Excerpt provided
>> Start

The list has two advantages over the lists the IC was releasing in 2013. First, it’s more modest about its claims, not, this time, listing every quasi-thwarted terrorist funding opportunity as a big success. In addition, it describes all three confirmed certificates (from the Snowden documents): counterterrorism (bullets 3 through 5), counterproliferation (2), and foreign government (1, though if this is Iran, it might also be counterproliferation). It also admits that one point of all this spying is to find informants (bullet 3), even if not as explicitly as some court filings and IG reports do. That purpose — and the associated sensitivities (including whether and how it is used by FBI) is one thing all members of Congress should be briefed on.

That said, the description of the foreign government certificate doesn’t come close to describing the kinds of people who might be swept up in it, and as such provides what I believe to be a misleading understanding of who might be targeted under 702.

Note, too, the silence about the use of certificates for counterintelligence purposes, which the government surely does. Again, that would present different threats to Americans’ privacy.

Then there’s the last sentence of the document, in the upstream collection section.

>> End

Collected data entries

>> Start

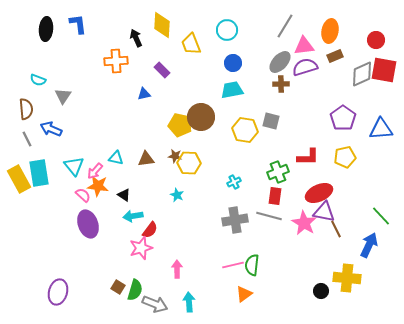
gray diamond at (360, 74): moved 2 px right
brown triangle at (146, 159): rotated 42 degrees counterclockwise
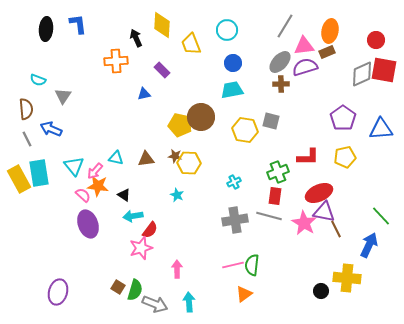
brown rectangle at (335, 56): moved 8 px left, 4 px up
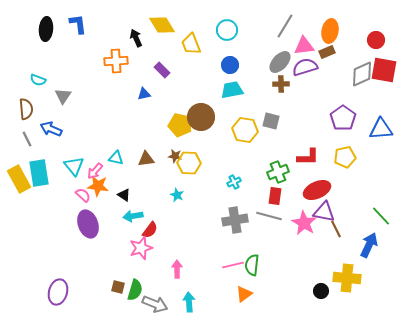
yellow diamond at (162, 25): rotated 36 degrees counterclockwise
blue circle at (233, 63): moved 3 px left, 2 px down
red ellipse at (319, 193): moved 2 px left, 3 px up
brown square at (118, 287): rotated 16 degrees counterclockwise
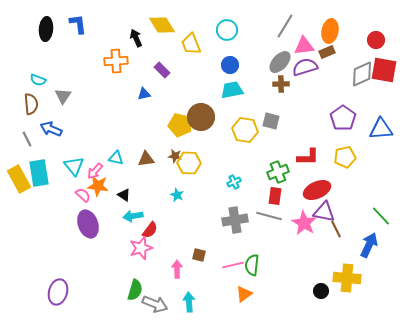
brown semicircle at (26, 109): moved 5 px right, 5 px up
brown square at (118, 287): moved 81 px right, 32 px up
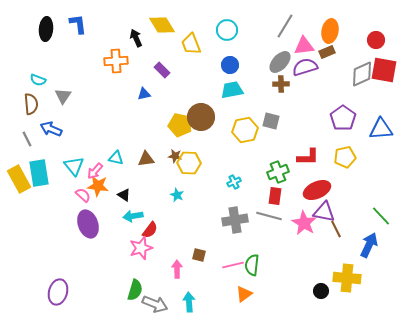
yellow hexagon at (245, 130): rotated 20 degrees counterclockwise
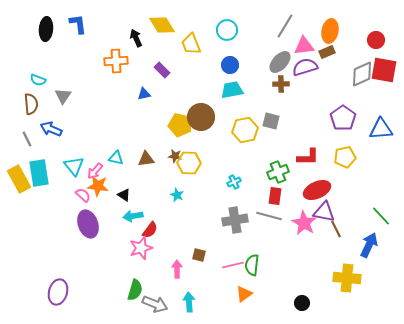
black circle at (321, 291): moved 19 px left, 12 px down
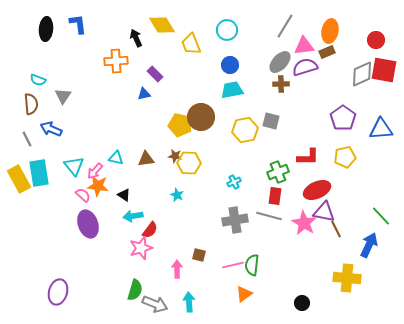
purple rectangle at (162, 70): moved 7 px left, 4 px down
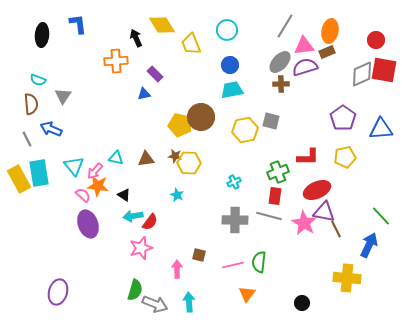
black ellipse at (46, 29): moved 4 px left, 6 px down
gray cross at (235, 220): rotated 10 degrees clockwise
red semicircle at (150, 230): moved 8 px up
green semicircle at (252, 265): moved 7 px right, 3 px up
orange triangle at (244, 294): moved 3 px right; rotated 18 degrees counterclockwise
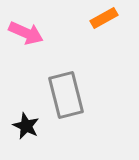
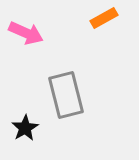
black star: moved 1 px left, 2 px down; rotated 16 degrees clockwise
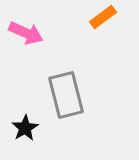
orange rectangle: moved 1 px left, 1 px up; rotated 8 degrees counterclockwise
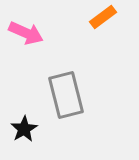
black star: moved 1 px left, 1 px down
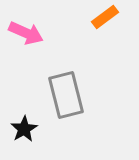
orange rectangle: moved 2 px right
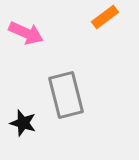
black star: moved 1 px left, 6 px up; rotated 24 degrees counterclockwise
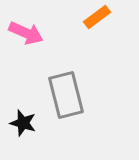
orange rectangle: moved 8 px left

>> End

The exercise
Decide whether each statement below agrees with the excerpt about the Section 702 list, answering yes or no and quoting the deciding words of the excerpt. (a) The list describes all three confirmed certificates. (b) The list addresses the use of certificates for counterintelligence purposes. (c) The list is less modest about its claims than the lists released in 2013.

Expected output
(a) Yes: "it describes all three confirmed certificates"
(b) No: "Note, too, the silence about the use of certificates for counterintelligence purposes"
(c) No: "it’s more modest about its claims"